▶ _DIRECTIONS_: In the records below, count the lines that have "Systems" and answer with the number alone.

Stored data entries:
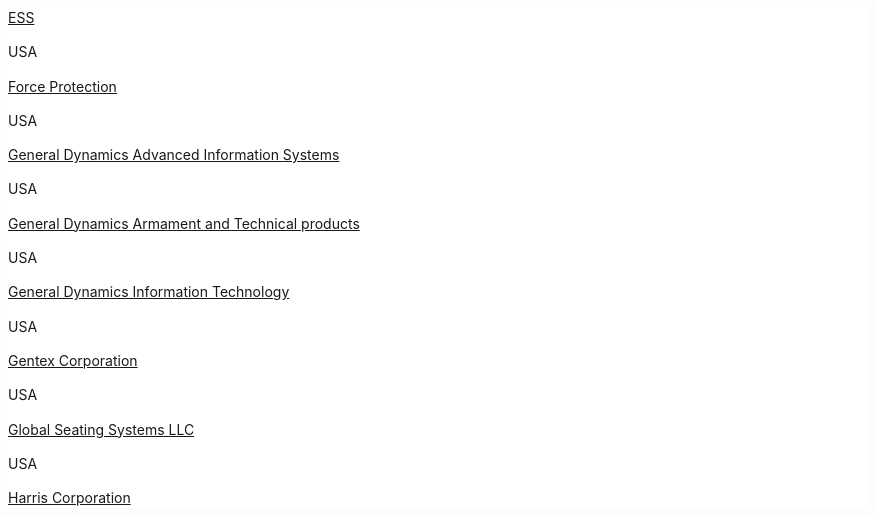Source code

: 
[ESS](http://www.warisbusiness.com/diy/wib/?compname=ESS&compplace=USA)


USA






[Force Protection](http://www.warisbusiness.com/diy/wib/?compname=Force%20Protection&compplace=USA)


USA






[General Dynamics Advanced Information Systems](http://www.warisbusiness.com/diy/wib/?compname=General%20Dynamics%20Advanced%20Information%20Systems&compplace=USA)


USA






[General Dynamics Armament and Technical products](http://www.warisbusiness.com/diy/wib/?compname=General%20Dynamics%20Armament%20and%20Technical%20products&compplace=USA)


USA






[General Dynamics Information Technology](http://www.warisbusiness.com/diy/wib/?compname=General%20Dynamics%20Information%20Technology&compplace=USA)


USA






[Gentex Corporation](http://www.warisbusiness.com/diy/wib/?compname=Gentex%20Corporation&compplace=USA)


USA






[Global Seating Systems LLC](http://www.warisbusiness.com/diy/wib/?compname=Global%20Seating%20Systems%20LLC&compplace=USA)


USA






[Harris Corporation](http://www.warisbusiness.com/diy/wib/?compname=Harris%20Corporation&compplace=USA)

▶ _EXERCISE RESPONSE_: 2